In 1950, The Blood Plasma Corporation of Japan was established with head office and plant in Osaka. The founders included war criminals such as Kitano Masaji who performed torture and experimentations on humans in the Japanese military's notorious Unit 731 during World War II. These crimes were recognized by the UN as extreme "crimes against humanity".

In 1952, Nippon Tar Industries became Mitsubishi Chemical Industries, Ltd.

In 1964, Blood Plasma Corporation changed its name to Green Cross Corporation.

In 1998, Green Cross Corporation was acquired by Yoshitomi Pharmaceutical.

In 2000, Green Cross Corporation changing its name to Welfide Corporation.

In 1981, Mitsubishi Chemical Industries, Ltd. established a business alliance with Tokyo Tanabe Pharmaceuticals Co.

In 1984, Mitsubishi Chemical Industries, Ltd. changed its name to Mitsubishi Chemical Corporation following the merger with Mitsubishi Petrochemical Co., Ltd.

In 1999, Mitsubishi Chemical Corporation and Tokyo Tanabe Pharmaceuticals Co. merged formally and formed Mitsubishi-Tokyo Pharmaceuticals, Inc., to take over the combined pharmaceutical operations of the two companies.

In 2001, Mitsubishi-Tokyo Pharmaceuticals and Welfide Corporation merged to establish Mitsubishi Pharma Corporation, and Mitsubishi Tanabe Pharma.

In October 2005, Mitsubishi Pharma Corporation joined again with Mitsubishi Chemical Corporation to create Mitsubishi Chemical Holdings Corporation.
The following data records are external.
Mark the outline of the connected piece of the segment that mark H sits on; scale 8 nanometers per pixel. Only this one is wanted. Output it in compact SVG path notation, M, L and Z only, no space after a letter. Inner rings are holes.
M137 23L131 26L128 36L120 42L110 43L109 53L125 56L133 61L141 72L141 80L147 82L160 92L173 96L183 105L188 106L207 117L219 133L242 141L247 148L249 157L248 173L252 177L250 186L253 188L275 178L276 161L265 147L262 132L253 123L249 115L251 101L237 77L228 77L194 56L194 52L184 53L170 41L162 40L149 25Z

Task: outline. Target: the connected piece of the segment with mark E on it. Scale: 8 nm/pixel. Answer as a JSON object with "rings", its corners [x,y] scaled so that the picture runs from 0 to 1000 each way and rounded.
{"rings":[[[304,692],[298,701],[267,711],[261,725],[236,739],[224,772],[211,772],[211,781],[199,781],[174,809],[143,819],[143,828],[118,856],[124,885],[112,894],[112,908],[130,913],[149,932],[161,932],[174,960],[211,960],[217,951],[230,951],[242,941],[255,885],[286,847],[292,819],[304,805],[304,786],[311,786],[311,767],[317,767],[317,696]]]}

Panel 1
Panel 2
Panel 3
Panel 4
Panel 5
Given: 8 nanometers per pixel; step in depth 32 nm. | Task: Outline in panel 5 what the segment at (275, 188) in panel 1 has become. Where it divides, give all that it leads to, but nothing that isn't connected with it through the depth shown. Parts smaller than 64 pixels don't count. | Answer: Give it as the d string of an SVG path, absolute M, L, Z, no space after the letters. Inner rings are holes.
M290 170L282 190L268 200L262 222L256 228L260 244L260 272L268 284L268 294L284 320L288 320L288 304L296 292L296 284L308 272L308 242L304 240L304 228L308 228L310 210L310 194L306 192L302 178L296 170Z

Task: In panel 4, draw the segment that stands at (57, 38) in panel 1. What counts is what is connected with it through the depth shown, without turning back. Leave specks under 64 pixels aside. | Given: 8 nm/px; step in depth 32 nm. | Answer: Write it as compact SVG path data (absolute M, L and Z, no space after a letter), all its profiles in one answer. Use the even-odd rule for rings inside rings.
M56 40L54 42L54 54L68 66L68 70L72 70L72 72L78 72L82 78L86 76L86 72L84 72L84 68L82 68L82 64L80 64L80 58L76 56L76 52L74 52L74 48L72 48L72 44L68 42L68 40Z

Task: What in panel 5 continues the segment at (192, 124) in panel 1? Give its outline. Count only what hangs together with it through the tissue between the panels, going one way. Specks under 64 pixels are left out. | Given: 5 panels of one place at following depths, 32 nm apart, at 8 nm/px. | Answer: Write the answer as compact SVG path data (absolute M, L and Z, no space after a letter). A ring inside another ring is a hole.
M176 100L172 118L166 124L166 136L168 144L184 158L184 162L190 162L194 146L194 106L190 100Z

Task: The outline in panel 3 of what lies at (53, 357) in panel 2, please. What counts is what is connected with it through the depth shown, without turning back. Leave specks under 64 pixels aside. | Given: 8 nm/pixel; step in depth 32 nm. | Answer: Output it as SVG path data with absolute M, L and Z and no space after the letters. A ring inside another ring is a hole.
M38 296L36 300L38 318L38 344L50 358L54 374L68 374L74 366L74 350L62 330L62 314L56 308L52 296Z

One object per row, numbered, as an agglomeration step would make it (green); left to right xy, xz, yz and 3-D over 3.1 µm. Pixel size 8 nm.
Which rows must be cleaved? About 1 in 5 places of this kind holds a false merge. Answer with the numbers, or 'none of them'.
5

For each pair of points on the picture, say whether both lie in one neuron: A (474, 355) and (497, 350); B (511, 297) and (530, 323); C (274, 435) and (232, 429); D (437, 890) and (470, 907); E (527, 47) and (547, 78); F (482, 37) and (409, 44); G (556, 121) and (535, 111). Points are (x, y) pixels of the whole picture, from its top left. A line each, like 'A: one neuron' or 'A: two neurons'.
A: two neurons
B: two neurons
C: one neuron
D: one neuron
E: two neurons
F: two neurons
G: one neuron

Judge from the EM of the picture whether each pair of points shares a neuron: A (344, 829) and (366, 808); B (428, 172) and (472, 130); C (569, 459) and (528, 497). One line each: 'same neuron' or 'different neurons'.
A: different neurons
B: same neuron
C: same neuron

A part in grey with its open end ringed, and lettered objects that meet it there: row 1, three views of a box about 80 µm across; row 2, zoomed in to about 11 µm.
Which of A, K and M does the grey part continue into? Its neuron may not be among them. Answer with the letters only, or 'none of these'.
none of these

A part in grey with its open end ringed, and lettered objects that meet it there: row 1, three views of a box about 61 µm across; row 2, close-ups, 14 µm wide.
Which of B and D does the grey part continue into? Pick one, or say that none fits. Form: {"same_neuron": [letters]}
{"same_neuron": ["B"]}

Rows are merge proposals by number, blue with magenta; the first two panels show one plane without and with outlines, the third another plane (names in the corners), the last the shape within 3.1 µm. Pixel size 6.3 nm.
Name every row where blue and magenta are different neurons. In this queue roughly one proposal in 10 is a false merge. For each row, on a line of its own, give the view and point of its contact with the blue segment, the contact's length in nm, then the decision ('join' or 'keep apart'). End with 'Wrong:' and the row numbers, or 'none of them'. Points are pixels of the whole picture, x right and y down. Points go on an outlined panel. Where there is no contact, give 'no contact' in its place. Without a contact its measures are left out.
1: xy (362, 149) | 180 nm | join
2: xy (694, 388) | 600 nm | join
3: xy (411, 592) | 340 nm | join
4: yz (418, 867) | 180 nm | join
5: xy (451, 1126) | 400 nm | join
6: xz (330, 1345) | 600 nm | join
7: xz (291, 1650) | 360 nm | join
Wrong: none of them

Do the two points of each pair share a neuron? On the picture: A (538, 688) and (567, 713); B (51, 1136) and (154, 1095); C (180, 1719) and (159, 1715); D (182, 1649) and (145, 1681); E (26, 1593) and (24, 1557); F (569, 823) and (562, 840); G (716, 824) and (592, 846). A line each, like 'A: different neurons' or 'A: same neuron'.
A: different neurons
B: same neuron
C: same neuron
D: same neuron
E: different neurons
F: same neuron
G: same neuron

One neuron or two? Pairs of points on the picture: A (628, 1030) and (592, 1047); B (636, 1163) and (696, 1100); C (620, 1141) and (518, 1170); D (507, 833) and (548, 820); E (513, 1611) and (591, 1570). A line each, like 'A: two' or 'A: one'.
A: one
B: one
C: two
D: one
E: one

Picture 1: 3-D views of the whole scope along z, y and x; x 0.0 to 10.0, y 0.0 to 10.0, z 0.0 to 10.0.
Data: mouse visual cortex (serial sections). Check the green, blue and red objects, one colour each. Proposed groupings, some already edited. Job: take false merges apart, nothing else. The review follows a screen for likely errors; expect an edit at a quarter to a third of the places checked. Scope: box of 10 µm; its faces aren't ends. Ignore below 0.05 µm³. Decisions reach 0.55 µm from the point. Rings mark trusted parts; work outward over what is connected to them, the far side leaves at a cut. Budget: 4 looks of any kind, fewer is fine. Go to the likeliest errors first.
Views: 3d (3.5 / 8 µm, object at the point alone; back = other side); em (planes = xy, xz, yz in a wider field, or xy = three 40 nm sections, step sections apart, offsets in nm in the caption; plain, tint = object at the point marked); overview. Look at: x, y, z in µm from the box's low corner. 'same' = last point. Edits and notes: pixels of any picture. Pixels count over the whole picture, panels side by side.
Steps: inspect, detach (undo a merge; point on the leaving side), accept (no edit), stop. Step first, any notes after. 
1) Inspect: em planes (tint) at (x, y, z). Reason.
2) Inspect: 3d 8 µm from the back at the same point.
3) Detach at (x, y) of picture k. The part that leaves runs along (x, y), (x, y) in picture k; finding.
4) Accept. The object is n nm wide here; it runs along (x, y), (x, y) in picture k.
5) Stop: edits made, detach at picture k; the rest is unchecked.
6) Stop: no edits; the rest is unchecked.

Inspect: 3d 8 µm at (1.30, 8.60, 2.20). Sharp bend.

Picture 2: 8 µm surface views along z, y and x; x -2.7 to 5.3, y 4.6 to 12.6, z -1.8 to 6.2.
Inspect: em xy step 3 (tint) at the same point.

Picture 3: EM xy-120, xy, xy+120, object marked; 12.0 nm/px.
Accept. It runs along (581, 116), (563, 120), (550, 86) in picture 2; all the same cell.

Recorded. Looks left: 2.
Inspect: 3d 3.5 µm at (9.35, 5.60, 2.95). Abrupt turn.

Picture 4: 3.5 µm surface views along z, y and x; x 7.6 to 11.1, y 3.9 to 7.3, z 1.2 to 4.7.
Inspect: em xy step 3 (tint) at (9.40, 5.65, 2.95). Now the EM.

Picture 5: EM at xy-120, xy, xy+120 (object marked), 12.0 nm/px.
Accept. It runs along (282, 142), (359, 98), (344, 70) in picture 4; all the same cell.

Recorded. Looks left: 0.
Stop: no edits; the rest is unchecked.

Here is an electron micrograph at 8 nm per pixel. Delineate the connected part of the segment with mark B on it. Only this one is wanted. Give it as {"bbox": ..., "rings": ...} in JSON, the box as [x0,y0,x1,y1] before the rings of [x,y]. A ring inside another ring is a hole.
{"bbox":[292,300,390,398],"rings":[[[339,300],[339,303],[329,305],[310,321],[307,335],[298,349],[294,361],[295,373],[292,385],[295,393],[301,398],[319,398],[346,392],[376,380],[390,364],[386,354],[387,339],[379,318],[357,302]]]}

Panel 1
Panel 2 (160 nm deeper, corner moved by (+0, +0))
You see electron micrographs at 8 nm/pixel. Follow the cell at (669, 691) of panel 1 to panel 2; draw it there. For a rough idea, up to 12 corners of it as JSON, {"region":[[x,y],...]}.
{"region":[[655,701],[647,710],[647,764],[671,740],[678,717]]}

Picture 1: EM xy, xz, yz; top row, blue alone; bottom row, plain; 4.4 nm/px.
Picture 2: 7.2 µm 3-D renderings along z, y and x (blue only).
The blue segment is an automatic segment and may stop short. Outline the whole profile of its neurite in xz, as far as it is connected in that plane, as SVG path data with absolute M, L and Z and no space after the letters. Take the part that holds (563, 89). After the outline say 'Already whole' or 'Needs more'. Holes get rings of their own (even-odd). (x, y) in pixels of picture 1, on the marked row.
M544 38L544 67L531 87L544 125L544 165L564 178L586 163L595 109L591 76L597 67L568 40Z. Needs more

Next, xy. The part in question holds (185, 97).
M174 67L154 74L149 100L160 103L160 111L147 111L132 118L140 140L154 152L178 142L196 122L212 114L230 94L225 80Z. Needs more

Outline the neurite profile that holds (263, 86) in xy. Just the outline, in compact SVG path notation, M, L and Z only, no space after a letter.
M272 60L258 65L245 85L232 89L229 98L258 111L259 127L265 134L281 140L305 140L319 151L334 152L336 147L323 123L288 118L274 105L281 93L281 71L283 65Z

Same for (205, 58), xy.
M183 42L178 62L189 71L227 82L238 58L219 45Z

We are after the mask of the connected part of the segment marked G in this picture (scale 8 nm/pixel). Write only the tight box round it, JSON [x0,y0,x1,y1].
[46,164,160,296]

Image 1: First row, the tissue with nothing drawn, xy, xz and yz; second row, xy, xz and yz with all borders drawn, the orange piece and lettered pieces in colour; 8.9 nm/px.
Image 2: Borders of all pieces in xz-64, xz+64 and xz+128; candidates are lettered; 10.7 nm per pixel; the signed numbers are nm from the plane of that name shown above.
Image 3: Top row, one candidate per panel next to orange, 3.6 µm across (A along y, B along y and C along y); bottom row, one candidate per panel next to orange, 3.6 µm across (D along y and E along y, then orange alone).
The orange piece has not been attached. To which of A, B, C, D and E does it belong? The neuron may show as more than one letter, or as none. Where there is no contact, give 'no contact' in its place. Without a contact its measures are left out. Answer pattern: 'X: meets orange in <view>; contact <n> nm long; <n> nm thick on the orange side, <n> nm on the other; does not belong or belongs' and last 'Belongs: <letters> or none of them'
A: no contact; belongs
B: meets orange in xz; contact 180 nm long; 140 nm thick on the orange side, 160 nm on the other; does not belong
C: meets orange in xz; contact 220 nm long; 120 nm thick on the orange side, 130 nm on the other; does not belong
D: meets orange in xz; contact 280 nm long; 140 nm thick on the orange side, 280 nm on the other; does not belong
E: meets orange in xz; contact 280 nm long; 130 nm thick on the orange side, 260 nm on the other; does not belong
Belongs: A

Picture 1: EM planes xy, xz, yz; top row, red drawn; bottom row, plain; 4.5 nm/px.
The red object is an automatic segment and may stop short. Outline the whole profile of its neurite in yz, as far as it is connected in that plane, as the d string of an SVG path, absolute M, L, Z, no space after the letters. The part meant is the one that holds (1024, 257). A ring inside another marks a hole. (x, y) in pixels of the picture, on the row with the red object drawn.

In July, 2017, Mitsubishi Tanabe Pharma acquired Neuroderm for $1.1 billion.

On 27 February 2020, Mitsubishi Tanabe Pharma was delisted from the Tokyo Stock Exchange, and is now described as a member of the Mitsubishi Chemical Holdings Group

In February 2025, American private equity firm Bain Capital agreed to acquire Mitsubishi Tanabe Pharma for billion (US$3.4 billion).